Saturday, July 27, 2013

Mezangelle: A Reading Strategy

Based heavily in a Derridean universe of words within words, Mez Breeze's poetics works in an almost antithetical manner. Whereas Derrida and James Joyce operate fundamentally on a linguistics of implosion (or compression; portmanteaus and puns), Breeze operates by explosion. It is easy to dismiss her work as a pastiche on “l33t sp33k” but there is far more happening here than such a superficial read would avail a careful critic. By breaking words down into their principle parts, Mez operates on a principle of addition as opposed to subtraction. A linear read of such a poetics is frustrating if not impossible. A vocal or speech oriented read would likewise require a translation that would require a sound poet's finesse and needless to say, would seem arbitrary or unintelligible in the light of the original. Derridean anathema to the anthropological/structuralist supposition that speech is a privileged form of communication and that writing is a mere byproduct is necessary to the anti-Logos verve of Mez's work. So instead of a linear read, you have a poetics which trains the reader to confront it with a sense of simultaneity. That is to say, these poems are often easier to read if you process them holistically (in this sense, to take them as a whole) rather than moving from a beginning to an end as you would with a typical English sentence.
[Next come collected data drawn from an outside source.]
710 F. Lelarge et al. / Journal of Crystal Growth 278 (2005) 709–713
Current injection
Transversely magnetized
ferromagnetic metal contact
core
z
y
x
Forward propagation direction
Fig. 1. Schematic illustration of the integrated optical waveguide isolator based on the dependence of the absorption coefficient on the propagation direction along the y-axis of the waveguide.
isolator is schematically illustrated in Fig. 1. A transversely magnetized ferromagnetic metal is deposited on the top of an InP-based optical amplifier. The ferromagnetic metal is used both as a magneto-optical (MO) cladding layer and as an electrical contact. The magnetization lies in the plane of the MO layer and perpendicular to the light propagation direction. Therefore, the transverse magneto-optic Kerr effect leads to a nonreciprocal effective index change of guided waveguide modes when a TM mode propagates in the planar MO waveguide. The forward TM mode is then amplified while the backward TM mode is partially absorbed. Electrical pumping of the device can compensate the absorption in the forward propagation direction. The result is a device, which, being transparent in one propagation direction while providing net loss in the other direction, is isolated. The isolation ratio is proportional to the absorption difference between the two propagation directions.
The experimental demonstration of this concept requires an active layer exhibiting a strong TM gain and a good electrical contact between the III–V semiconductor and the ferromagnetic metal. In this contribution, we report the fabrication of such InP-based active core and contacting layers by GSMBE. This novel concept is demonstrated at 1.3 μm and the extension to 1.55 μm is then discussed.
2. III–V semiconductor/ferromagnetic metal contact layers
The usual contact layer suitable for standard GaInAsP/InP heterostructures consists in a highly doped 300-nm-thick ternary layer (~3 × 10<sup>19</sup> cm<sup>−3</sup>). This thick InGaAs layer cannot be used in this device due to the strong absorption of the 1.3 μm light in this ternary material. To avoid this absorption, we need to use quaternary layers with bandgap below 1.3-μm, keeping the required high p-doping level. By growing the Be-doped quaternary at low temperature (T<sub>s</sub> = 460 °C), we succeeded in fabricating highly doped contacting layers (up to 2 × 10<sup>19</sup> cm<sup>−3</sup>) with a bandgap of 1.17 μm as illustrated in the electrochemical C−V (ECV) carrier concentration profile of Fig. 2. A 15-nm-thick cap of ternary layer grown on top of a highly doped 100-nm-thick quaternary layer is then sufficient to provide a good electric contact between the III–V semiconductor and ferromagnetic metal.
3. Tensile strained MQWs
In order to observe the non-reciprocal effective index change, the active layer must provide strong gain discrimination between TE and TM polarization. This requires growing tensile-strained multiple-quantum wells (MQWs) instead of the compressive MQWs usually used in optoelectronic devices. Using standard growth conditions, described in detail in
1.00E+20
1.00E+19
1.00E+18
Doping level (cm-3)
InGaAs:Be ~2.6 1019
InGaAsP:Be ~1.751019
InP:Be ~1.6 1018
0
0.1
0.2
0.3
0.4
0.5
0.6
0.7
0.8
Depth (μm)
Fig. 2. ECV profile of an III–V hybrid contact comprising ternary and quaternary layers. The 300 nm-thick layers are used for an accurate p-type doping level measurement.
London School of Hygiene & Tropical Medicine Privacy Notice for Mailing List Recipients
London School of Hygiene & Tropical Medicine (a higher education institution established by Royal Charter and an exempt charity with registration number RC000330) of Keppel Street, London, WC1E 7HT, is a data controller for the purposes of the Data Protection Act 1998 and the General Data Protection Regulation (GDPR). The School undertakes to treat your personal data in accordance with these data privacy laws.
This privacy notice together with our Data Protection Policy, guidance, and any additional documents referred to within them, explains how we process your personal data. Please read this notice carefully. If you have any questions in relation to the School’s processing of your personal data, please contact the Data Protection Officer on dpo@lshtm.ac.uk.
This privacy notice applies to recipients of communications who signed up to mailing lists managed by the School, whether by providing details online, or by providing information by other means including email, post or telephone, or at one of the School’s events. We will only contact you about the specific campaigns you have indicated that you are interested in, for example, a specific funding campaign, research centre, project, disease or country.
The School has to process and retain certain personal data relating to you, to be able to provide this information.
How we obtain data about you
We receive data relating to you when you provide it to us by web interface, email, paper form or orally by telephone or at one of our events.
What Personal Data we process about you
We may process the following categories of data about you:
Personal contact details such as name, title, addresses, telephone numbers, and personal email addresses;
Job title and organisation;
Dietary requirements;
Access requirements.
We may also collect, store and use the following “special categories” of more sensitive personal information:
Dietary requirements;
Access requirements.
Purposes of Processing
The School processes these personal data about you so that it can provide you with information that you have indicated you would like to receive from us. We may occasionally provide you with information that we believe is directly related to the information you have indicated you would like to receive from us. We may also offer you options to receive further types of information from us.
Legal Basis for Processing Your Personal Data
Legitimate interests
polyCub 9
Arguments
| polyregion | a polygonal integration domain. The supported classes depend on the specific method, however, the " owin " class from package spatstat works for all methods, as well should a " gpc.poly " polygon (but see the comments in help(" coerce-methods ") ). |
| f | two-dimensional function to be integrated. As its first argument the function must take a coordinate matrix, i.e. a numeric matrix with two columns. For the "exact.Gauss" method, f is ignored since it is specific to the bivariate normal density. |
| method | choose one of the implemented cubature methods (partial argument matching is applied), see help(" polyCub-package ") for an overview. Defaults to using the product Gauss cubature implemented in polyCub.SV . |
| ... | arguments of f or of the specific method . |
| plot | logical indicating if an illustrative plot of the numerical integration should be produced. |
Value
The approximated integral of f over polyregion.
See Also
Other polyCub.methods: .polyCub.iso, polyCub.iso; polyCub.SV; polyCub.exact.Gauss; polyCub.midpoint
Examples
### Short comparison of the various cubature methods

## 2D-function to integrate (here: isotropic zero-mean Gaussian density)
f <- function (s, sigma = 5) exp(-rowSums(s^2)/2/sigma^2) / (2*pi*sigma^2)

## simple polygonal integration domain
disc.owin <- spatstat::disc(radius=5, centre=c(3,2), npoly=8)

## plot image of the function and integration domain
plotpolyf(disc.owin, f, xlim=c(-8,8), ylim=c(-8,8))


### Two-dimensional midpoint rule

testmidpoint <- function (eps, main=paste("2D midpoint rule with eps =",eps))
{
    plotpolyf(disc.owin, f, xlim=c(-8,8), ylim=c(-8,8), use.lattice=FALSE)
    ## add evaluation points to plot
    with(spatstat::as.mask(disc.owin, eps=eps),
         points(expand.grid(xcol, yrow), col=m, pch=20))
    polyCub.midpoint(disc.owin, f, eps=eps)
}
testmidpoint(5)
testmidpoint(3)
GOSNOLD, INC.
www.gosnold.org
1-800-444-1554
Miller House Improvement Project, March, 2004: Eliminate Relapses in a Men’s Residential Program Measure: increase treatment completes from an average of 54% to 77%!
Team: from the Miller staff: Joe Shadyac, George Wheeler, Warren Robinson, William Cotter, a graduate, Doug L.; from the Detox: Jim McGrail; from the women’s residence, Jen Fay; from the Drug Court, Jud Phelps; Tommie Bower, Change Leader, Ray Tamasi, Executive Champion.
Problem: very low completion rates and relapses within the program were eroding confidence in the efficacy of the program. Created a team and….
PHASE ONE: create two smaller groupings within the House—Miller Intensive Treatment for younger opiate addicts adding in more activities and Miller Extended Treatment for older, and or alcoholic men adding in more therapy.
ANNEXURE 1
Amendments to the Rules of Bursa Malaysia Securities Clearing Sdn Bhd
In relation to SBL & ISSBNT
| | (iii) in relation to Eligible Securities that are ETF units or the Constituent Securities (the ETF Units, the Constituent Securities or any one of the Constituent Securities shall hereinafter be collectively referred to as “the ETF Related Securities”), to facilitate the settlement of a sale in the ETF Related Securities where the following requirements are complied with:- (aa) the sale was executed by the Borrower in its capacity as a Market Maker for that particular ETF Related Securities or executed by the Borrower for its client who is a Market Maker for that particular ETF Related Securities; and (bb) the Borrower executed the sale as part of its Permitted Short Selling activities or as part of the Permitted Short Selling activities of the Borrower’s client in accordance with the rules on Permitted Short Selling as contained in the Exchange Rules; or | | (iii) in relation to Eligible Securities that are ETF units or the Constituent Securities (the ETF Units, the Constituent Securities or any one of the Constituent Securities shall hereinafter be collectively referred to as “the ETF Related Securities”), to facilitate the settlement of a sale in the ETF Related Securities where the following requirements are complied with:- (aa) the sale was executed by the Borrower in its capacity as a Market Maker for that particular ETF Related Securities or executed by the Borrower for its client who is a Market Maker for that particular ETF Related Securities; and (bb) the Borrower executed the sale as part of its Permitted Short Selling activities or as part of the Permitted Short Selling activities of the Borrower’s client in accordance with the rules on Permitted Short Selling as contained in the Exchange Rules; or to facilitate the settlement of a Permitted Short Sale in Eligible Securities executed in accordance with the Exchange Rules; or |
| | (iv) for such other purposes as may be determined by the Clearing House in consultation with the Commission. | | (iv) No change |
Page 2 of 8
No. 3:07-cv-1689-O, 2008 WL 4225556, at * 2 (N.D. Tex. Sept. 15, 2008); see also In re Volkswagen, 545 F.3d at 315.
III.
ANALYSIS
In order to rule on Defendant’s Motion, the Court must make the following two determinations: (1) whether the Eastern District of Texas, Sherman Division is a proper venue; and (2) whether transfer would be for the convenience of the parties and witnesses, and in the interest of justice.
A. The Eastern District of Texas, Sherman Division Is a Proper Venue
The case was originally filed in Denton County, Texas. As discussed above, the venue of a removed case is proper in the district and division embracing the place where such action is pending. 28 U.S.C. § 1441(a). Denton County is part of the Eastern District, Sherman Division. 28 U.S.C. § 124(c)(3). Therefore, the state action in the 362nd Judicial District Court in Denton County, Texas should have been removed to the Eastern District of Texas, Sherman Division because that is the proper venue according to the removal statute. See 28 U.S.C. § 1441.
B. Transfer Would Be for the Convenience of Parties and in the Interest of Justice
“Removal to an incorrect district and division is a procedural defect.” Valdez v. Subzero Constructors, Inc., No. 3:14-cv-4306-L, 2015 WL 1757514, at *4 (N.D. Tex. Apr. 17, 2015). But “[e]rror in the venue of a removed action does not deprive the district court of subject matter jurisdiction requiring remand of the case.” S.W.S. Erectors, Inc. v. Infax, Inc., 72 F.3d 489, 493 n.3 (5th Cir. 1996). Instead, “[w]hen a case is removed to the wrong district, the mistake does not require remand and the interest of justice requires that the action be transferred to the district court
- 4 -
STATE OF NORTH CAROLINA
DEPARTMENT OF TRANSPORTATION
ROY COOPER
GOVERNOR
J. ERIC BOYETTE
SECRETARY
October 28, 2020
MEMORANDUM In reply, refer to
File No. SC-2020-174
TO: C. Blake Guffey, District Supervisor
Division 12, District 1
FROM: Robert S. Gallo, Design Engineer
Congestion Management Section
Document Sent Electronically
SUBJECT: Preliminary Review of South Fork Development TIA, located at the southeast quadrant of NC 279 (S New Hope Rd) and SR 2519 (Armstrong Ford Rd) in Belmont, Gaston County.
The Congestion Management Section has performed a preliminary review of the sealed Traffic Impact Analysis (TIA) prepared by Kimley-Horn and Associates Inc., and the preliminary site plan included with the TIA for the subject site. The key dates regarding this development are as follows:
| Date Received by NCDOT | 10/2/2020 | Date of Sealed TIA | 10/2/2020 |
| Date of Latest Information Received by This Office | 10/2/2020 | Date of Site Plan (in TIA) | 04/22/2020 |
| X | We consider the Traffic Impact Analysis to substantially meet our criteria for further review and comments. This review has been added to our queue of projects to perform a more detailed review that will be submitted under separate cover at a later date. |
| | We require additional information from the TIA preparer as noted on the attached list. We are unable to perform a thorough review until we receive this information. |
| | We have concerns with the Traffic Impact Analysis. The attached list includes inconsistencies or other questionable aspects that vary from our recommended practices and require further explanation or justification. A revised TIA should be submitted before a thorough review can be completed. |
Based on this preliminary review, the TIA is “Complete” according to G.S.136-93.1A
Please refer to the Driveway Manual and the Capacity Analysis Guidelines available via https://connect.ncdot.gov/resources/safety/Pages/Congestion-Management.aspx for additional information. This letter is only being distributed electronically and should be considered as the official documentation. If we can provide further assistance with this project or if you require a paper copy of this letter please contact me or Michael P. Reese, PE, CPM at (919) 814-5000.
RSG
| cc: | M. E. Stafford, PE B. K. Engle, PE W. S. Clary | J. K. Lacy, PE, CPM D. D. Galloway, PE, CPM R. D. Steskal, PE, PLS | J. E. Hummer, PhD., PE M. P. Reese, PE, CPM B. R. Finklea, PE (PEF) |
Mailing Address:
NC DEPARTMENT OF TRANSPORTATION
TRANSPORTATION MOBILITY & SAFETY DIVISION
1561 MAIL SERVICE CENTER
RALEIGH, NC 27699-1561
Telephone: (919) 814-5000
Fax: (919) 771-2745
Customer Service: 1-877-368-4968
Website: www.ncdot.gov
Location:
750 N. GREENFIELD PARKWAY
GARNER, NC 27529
Considering this as a creative process, one would begin with a word, and operate outward; by seeing the potential for more words within and without an original word. For instance the term 'operate' is contains two other words, opera and ate. A Mezangelle style operation on this term would fraction off the 'a' which belongs to both terms equally. The uniformity in segmentation (for instance in the 'word' [h]ov[er] .. ) causes the eye to see the multiple possibilities as on hover/her/over as opposed to the banality of the mere word, hover. Phonetically speaking the term still reads as 'hover', but visually it comes to life, multiplies and expands.



Other various strategies she employs is the extensive use of code operators such as + and &. Brackets, braces, and parenthesis provide further elaboration. In essence, where Derrida and Joyce employed reduction, Mez employs expansion, and the effect (in my opinion) is not only brilliant, but exclusive to Mezangelle.